Visa Policy Reform: A Quiet but clear success
One of the most concrete successes of Germany’s 2025 foreign policy plan is the digitalization of its visa process, which launched on 1 January 2025. The new Consular Services Portal has already streamlined applications for skilled workers, with expansion underway for student and family reunification visas.
Processing times have significantly decreased since the launch of the Consular Services Portal in January 2025, according to early indicators from the Federal Foreign Office. While exact figures have not yet been made public, internal projections and parliamentary briefings suggest that hundreds of thousands of applications, primarily from skilled workers, have already been processed through the new digital system. This reform has aligned foreign policy with economic priorities, addressing the national shortage of skilled labor and modernizing Germany’s immigration infrastructure.

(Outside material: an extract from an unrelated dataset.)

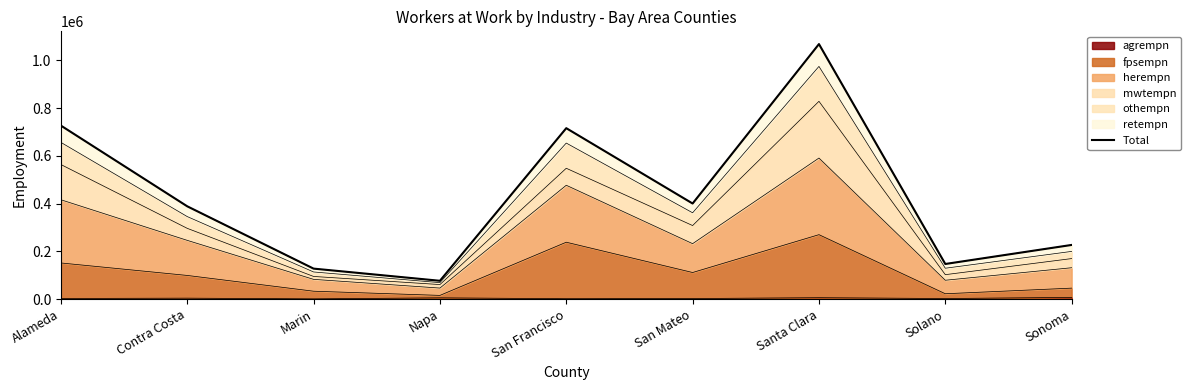

At which category does the data reach its first local valley?

Napa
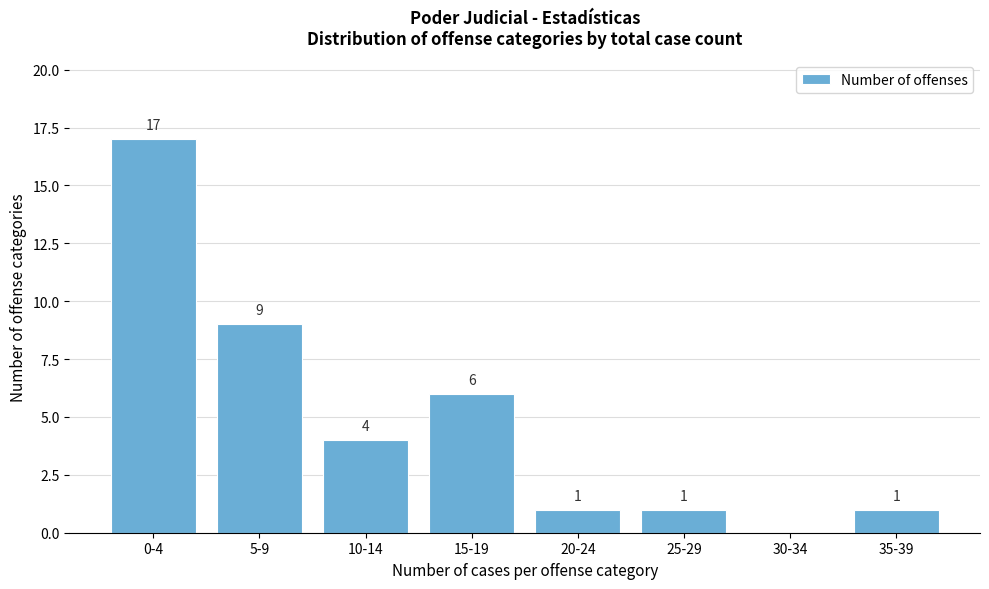

Reading right to left, what are all the values shown in this chart?

35-39=1	30-34=0	25-29=1	20-24=1	15-19=6	10-14=4	5-9=9	0-4=17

Multilateralism and Strategic Alignment: Holding the Center
Germany has continued to champion multilateral cooperation throughout 2025. Its involvement in NATO’s 70th anniversary celebrations, support for OSCE initiatives, leadership within the G7 and G20, and contribution to global climate diplomacy all reinforce its image as a steady and responsible actor on the world stage. Germany’s dialogue with the new U.S administration has remained robust, though some divergence is beginning to appear, particularly on China, emerging technologies, and defense burden-sharing. Germany’s balancing act between maintaining transatlantic unity and pursuing greater strategic autonomy will remain a key theme into 2026.
A Foreign Policy Defined by Crisis Management and Structural Limits
Germany’s 2025 foreign policy plan set out to project leadership, responsibility, and stability in a fractured world. Ten months in, the record is mixed but meaningful. Germany has maintained its commitments to Ukraine, provided critical aid in the Middle East and Sudan, re-engaged diplomatically in Syria, modernized visa systems, and remained a pillar of multilateralism.It has shown resolve, consistency, and moral responsibility, but also faced clear limitations: institutional inertia, fragmented international coordination, and domestic political pressures.

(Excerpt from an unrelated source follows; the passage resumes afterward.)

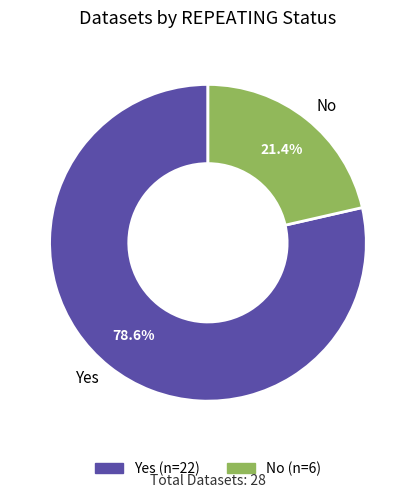

How many segments does this pie chart have?

2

Yet progress on long-term peacebuilding remains limited. Germany’s ability to shape outcomes is often constrained by factors beyond its control: entrenched conflicts, the fragmentation of global diplomacy, and domestic political pressures. The defining tension remains between responsiveness and long-term strategy, between Germany’s self-image as a principled actor and the growing demands of strategic leadership in a volatile world.
As 2025 nears its end, Germany’s foreign policy continues to walk a careful line between strategic ambition and pragmatic realism. Its success in maintaining coherence amid overlapping crises should not be underestimated, but neither should the growing need for more assertive leadership in an increasingly multipolar and volatile world. Looking ahead, Germany’s ability to shape events rather than simply react to them will depend on whether it can translate its crisis diplomacy into sustained influence. That means investing not only in aid and alliances, but in a clearer articulation of its global role, and in building the institutional and political capital needed to back it up.